Amenábar: "Il martirio di Ipazia è un'accusa contro l'intolleranza"

intervista ad Alejandro Amenábar, a cura di Maria Pia Fusco


Uscito sei mesi fa in Spagna, Agora, il film di Alejandro Amenábar sulla filosofa Ipazia (l'attrice
Rachel Weisz), vissuta ad Alessandria alla fine del 300 dopo Cristo, sarà nelle sale italiane venerdì
con oltre 200 copie. Ipazia fu uccisa con orribile crudeltà dai parabolani, fanatici cristiani che dopo
aver distrutto la Biblioteca Alessandrina infierirono contro pagani ed ebrei, per ordine del vescovo Cirillo, oggi onorato come santo e padre della Chiesa. È la ragione per cui quando il film fu
presentato a Cannes, l'anno scorso, si diffuse il timore di pressioni da parte del Vaticano per
impedirne l'uscita, tanto che su Facebook intellettuali e filosofi aprirono una campagna di
sensibilizzazione. Dice oggi Andrea Cirla, responsabile marketing della Mikado che distribuisce
Agora, «quando lo abbiamo comprato, prima del doppiaggio, lo abbiamo mostrato a una
commissione di giornalisti e prelati del Vaticano, c'è stata una reazione stizzita, poi è scesa una
coltre di silenzio. Pensiamo che sia un silenzio studiato».

Amenábar, ha pensato alle reazioni del Vaticano mentre realizzava il film?

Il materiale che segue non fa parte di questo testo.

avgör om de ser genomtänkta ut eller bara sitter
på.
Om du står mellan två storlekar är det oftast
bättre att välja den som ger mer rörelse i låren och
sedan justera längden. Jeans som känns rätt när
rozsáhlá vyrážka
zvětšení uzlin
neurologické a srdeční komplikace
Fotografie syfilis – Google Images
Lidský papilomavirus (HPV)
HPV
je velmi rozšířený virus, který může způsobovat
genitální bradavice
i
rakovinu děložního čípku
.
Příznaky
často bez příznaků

«Temevo qualche polemica, perché il film evoca un momento del cristianesimo mai raccontato sullo
schermo. Ma non vuole offendere la Chiesa, è contro l'intolleranza e il fanatismo, da qualunque
parte provenga.
Purtroppo oggi come allora l'intolleranza continua ad uccidere. Non mi aspettavo
che ad Alessandria ci fosse il divieto sul film per paura che le minoranze cristiane subiscano
aggressioni dalla maggioranza islamica».

Com'è nata l'idea di raccontare Ipazia?

«Il film è nato per caso. Dopo una storia intima come Mare dentro volevo fare qualcosa sul tema
dell'astronomia, che mi appassiona da sempre. Durante le ricerche tra tanti grandi come Galileo,
Newton o Keplero ho scoperto un solo nome femminile, Ipazia. Un personaggio ideale e non solo
per la componente femminista. Mi affascinava l'idea di rappresentare la scienza attraverso una
donna che, in un'epoca di intolleranza, voleva diffondere la conoscenza con una mentalità aperta e
tollerante. Alle sue lezioni c'erano giovani di ogni religione, anche cristiani».

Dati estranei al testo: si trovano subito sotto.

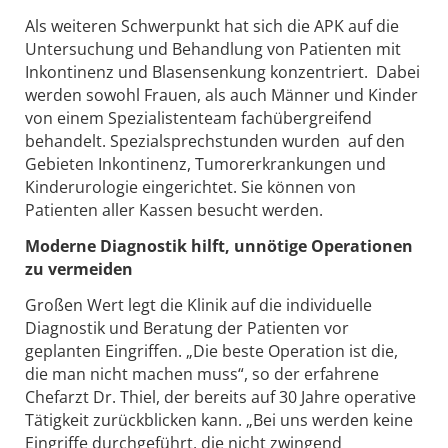
Als weiteren Schwerpunkt hat sich die APK auf die
Untersuchung und Behandlung von Patienten mit
Inkontinenz und Blasensenkung konzentriert. Dabei
werden sowohl Frauen, als auch Männer und Kinder
von einem Spezialistenteam fachübergreifend
behandelt. Spezialsprechstunden wurden auf den
Gebieten Inkontinenz, Tumorerkrankungen und
Kinderurologie eingerichtet. Sie können von
Patienten aller Kassen besucht werden.
Moderne Diagnostik hilft, unnötige Operationen
zu vermeiden
Großen Wert legt die Klinik auf die individuelle
Diagnostik und Beratung der Patienten vor
geplanten Eingriffen. „Die beste Operation ist die,
die man nicht machen muss“, so der erfahrene
Chefarzt Dr. Thiel, der bereits auf 30 Jahre operative
Tätigkeit zurückblicken kann. „Bei uns werden keine
Eingriffe durchgeführt, die nicht zwingend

Che tipo di donna era Ipazia?

«Le cronache dell'epoca raccontano che non si sposò e non ebbe figli e dedicò tutta la sua vita alla
filosofia e alla scienza. Ho discusso del personaggio con Rachel Weisz, l'interprete di Ipazia, le ho
spiegato che non volevo nessuna implicazione sessuale o amorosa con i suoi studenti perché
l'ipotesi più attendibile è che sia morta vergine. Purtroppo non è rimasto nulla dei suoi studi e dei
suoi scritti, per cui ho potuto permettermi qualche libertà da questo punto di vista. Ma è un peccato
che non sia rimasto niente. Secondo me se non avessero distrutto la Biblioteca alessandrina oggi
l'uomo sarebbe arrivato su Marte».

Nel film lei attenua la crudeltà dell'uccisione di Ipazia, ma nei titoli di coda ricorda che il
vescovo Cirillo è diventato santo. Perché?

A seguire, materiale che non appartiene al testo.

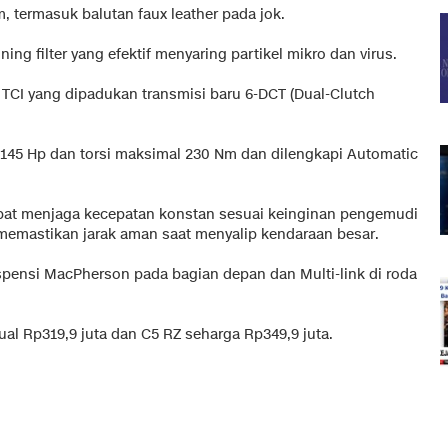
 termasuk balutan faux leather pada jok.
oning filter yang efektif menyaring partikel mikro dan virus.
TCI yang dipadukan transmisi baru 6-DCT (Dual-Clutch
145 Hp dan torsi maksimal 230 Nm dan dilengkapi Automatic
 dapat menjaga kecepatan konstan sesuai keinginan pengemudi
 memastikan jarak aman saat menyalip kendaraan besar.
uspensi MacPherson pada bagian depan dan Multi-link di roda
jual Rp319,9 juta dan C5 RZ seharga Rp349,9 juta.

«Secondo le cronache Ipazia fu letteralmente fatta a pezzi, volevo una fine più sopportabile per il
pubblico, ho scelto la lapidazione, che fa anche parte della realtà di oggi in alcuni paesi. Quanto a
Cirillo è importante per il contesto storico. Di lui sapevo che era un santo, mi ha sconvolto la
scoperta di tutto il male che ha fatto mentre era vescovo.
Nel film racconto solo il 30 per cento della
sua crudeltà. Penso che alla santità sia più vicina Ipazia di lui. Ipazia che, come Cristo, è stata
uccisa perché amava il prossimo e parlava con tutti».

Lei è cattolico?

«Ho studiato in un collegio cattolico, conosco la cultura cattolica. Con The others sono passato
all'agnosticismo, ora ho capito di essere ateo. Non significa che non creda in qualche entità
superiore ma, da ateo, preferisco chiamarla natura».